The plaintiff had the burden of proving that Lederle's conduct in marketing the product without a warning was unreasonable. That is, the plaintiff has the burden of proving that the product was defective. Feldman I did not change that requirement. The only burden shifting that occurs in failure to warn cases is where the defendant claims that the information about which plaintiff claims a warning should have been given was not "reasonably available or obtainable." Feldman I, supra, 97 N.J. at 455-56, 479 A.2d 374. Thus, in the context of this case, Lederle had the burden of proving 1 its lack of knowledge in the years 1960 and 1961. However, Lederle admitted that it had the requisite knowledge in 1962 when it requested the FDA's permission to warn. Thus, as to the time period in which the jury found liability, Lederle had no burden of proof. The question was simply whether it acted reasonably in light of its admitted knowledge. Id. at 452, 479 A.2d 374.

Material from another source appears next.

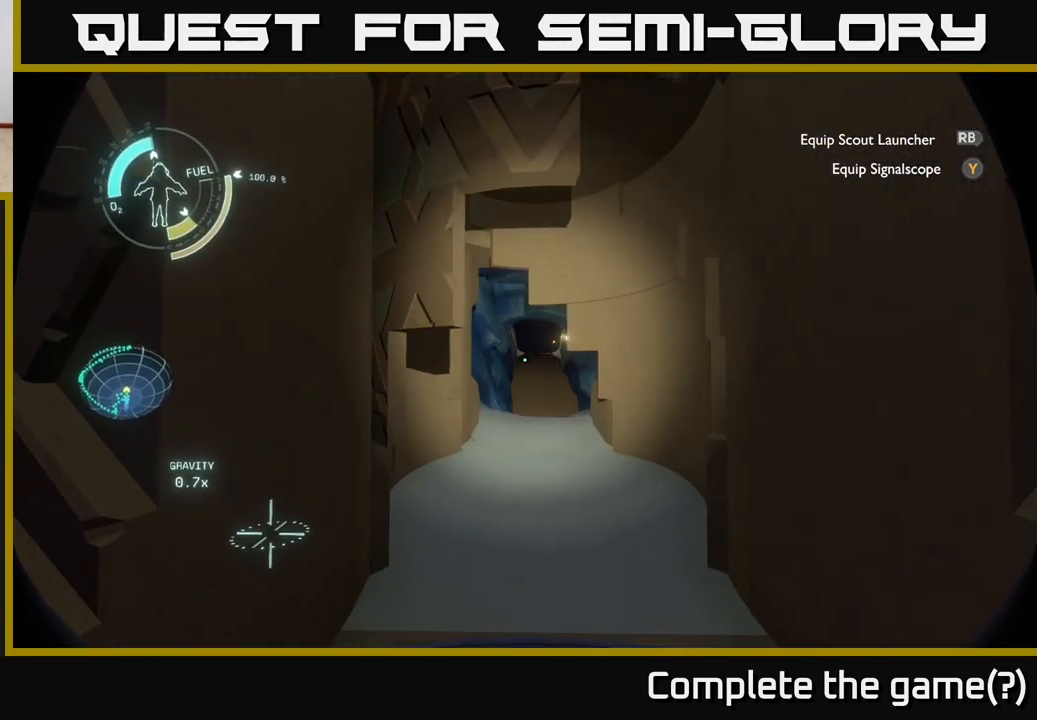
{"buttons": [], "left_stick": "up", "right_stick": "center", "events": [[300, "left_stick", "up"]]}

The trial Judge failed to explain the defendant's burden in the context of the evidence. See Freund v. Cellofilm Properties, Inc., 87 N.J. 229, 242, 432 A.2d 925 (1981). That failure is significant in light of the jury's Conclusion that the product was not defective during the period Lederle claimed lack of knowledge. The jury was instructed that:
you also may find for the defendant if you find that it has met its burden of proving that it acted as a reasonably prudent manufacturer in distributing Declomycin between 1960 to 1963 in light of the actual or constructive knowledge that it had of scientific, technological or other circumstances in that particular time.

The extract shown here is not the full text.